EXERCISE GOAL:
What is wanted is every record, duplicated word for word.

(Collection entries)

****************

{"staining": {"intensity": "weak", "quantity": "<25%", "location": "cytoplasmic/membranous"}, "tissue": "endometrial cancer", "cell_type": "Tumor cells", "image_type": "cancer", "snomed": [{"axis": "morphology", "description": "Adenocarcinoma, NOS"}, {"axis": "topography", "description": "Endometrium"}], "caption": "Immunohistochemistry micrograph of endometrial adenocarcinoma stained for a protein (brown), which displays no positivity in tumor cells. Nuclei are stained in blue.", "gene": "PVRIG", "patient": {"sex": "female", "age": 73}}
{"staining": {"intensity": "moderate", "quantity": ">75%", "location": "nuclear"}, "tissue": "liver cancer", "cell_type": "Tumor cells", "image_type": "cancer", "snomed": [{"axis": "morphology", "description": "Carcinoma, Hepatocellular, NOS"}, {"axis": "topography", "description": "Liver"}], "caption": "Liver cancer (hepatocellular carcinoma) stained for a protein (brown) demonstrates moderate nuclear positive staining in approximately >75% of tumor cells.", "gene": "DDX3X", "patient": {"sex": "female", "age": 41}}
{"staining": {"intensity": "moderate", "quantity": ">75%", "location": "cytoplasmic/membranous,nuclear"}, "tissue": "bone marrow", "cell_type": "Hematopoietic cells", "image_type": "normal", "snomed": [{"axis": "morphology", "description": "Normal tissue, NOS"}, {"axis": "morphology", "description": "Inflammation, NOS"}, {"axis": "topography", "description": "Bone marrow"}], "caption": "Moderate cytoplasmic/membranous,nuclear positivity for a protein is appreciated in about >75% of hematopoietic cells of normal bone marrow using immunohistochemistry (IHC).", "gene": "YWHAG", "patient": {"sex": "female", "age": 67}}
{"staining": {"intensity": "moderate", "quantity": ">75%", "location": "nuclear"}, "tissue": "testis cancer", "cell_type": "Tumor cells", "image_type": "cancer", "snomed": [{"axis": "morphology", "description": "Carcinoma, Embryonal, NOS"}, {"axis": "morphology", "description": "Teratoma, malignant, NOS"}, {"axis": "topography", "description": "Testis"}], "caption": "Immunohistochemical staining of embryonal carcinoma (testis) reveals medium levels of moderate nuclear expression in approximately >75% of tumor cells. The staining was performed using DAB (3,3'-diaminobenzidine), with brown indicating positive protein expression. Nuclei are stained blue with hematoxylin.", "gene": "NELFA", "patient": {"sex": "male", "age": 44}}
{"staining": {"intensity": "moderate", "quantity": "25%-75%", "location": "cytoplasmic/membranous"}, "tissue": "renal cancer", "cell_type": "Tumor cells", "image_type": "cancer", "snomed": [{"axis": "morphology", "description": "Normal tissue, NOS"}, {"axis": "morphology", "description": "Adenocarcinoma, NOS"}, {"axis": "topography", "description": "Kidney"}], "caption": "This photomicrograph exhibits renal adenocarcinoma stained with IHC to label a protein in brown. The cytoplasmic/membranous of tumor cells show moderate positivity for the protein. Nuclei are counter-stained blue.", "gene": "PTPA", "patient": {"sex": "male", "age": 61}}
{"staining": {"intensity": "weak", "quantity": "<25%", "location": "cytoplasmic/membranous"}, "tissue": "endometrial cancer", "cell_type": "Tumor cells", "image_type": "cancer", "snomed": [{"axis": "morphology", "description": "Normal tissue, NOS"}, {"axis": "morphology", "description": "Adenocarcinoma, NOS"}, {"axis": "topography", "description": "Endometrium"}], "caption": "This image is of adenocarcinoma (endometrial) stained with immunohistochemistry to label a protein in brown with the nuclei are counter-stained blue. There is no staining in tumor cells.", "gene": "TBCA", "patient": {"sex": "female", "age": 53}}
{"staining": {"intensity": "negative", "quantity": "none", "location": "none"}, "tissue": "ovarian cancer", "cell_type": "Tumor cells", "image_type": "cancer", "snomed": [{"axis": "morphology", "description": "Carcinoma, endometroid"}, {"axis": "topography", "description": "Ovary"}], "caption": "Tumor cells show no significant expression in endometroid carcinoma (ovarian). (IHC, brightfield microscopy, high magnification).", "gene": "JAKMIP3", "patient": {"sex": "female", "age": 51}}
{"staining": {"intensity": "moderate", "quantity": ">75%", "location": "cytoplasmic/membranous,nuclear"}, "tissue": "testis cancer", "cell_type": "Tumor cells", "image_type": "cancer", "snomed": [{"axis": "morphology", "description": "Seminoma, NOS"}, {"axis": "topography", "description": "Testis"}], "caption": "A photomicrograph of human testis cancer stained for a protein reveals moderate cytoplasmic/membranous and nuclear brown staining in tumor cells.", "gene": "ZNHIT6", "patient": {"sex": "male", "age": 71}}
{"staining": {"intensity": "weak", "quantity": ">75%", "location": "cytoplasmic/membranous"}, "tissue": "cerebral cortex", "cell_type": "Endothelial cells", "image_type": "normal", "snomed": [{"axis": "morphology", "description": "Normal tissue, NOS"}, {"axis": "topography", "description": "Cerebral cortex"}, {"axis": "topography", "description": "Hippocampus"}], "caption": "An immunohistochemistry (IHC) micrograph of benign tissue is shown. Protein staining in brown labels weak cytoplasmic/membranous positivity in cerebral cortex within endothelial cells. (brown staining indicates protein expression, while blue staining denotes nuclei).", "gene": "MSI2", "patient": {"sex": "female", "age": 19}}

****************

RESULT:
{"staining": {"intensity": "weak", "quantity": "<25%", "location": "cytoplasmic/membranous"}, "tissue": "endometrial cancer", "cell_type": "Tumor cells", "image_type": "cancer", "snomed": [{"axis": "morphology", "description": "Adenocarcinoma, NOS"}, {"axis": "topography", "description": "Endometrium"}], "caption": "Immunohistochemistry micrograph of endometrial adenocarcinoma stained for a protein (brown), which displays no positivity in tumor cells. Nuclei are stained in blue.", "gene": "PVRIG", "patient": {"sex": "female", "age": 73}}
{"staining": {"intensity": "moderate", "quantity": ">75%", "location": "nuclear"}, "tissue": "liver cancer", "cell_type": "Tumor cells", "image_type": "cancer", "snomed": [{"axis": "morphology", "description": "Carcinoma, Hepatocellular, NOS"}, {"axis": "topography", "description": "Liver"}], "caption": "Liver cancer (hepatocellular carcinoma) stained for a protein (brown) demonstrates moderate nuclear positive staining in approximately >75% of tumor cells.", "gene": "DDX3X", "patient": {"sex": "female", "age": 41}}
{"staining": {"intensity": "moderate", "quantity": ">75%", "location": "cytoplasmic/membranous,nuclear"}, "tissue": "bone marrow", "cell_type": "Hematopoietic cells", "image_type": "normal", "snomed": [{"axis": "morphology", "description": "Normal tissue, NOS"}, {"axis": "morphology", "description": "Inflammation, NOS"}, {"axis": "topography", "description": "Bone marrow"}], "caption": "Moderate cytoplasmic/membranous,nuclear positivity for a protein is appreciated in about >75% of hematopoietic cells of normal bone marrow using immunohistochemistry (IHC).", "gene": "YWHAG", "patient": {"sex": "female", "age": 67}}
{"staining": {"intensity": "moderate", "quantity": ">75%", "location": "nuclear"}, "tissue": "testis cancer", "cell_type": "Tumor cells", "image_type": "cancer", "snomed": [{"axis": "morphology", "description": "Carcinoma, Embryonal, NOS"}, {"axis": "morphology", "description": "Teratoma, malignant, NOS"}, {"axis": "topography", "description": "Testis"}], "caption": "Immunohistochemical staining of embryonal carcinoma (testis) reveals medium levels of moderate nuclear expression in approximately >75% of tumor cells. The staining was performed using DAB (3,3'-diaminobenzidine), with brown indicating positive protein expression. Nuclei are stained blue with hematoxylin.", "gene": "NELFA", "patient": {"sex": "male", "age": 44}}
{"staining": {"intensity": "moderate", "quantity": "25%-75%", "location": "cytoplasmic/membranous"}, "tissue": "renal cancer", "cell_type": "Tumor cells", "image_type": "cancer", "snomed": [{"axis": "morphology", "description": "Normal tissue, NOS"}, {"axis": "morphology", "description": "Adenocarcinoma, NOS"}, {"axis": "topography", "description": "Kidney"}], "caption": "This photomicrograph exhibits renal adenocarcinoma stained with IHC to label a protein in brown. The cytoplasmic/membranous of tumor cells show moderate positivity for the protein. Nuclei are counter-stained blue.", "gene": "PTPA", "patient": {"sex": "male", "age": 61}}
{"staining": {"intensity": "weak", "quantity": "<25%", "location": "cytoplasmic/membranous"}, "tissue": "endometrial cancer", "cell_type": "Tumor cells", "image_type": "cancer", "snomed": [{"axis": "morphology", "description": "Normal tissue, NOS"}, {"axis": "morphology", "description": "Adenocarcinoma, NOS"}, {"axis": "topography", "description": "Endometrium"}], "caption": "This image is of adenocarcinoma (endometrial) stained with immunohistochemistry to label a protein in brown with the nuclei are counter-stained blue. There is no staining in tumor cells.", "gene": "TBCA", "patient": {"sex": "female", "age": 53}}
{"staining": {"intensity": "negative", "quantity": "none", "location": "none"}, "tissue": "ovarian cancer", "cell_type": "Tumor cells", "image_type": "cancer", "snomed": [{"axis": "morphology", "description": "Carcinoma, endometroid"}, {"axis": "topography", "description": "Ovary"}], "caption": "Tumor cells show no significant expression in endometroid carcinoma (ovarian). (IHC, brightfield microscopy, high magnification).", "gene": "JAKMIP3", "patient": {"sex": "female", "age": 51}}
{"staining": {"intensity": "moderate", "quantity": ">75%", "location": "cytoplasmic/membranous,nuclear"}, "tissue": "testis cancer", "cell_type": "Tumor cells", "image_type": "cancer", "snomed": [{"axis": "morphology", "description": "Seminoma, NOS"}, {"axis": "topography", "description": "Testis"}], "caption": "A photomicrograph of human testis cancer stained for a protein reveals moderate cytoplasmic/membranous and nuclear brown staining in tumor cells.", "gene": "ZNHIT6", "patient": {"sex": "male", "age": 71}}
{"staining": {"intensity": "weak", "quantity": ">75%", "location": "cytoplasmic/membranous"}, "tissue": "cerebral cortex", "cell_type": "Endothelial cells", "image_type": "normal", "snomed": [{"axis": "morphology", "description": "Normal tissue, NOS"}, {"axis": "topography", "description": "Cerebral cortex"}, {"axis": "topography", "description": "Hippocampus"}], "caption": "An immunohistochemistry (IHC) micrograph of benign tissue is shown. Protein staining in brown labels weak cytoplasmic/membranous positivity in cerebral cortex within endothelial cells. (brown staining indicates protein expression, while blue staining denotes nuclei).", "gene": "MSI2", "patient": {"sex": "female", "age": 19}}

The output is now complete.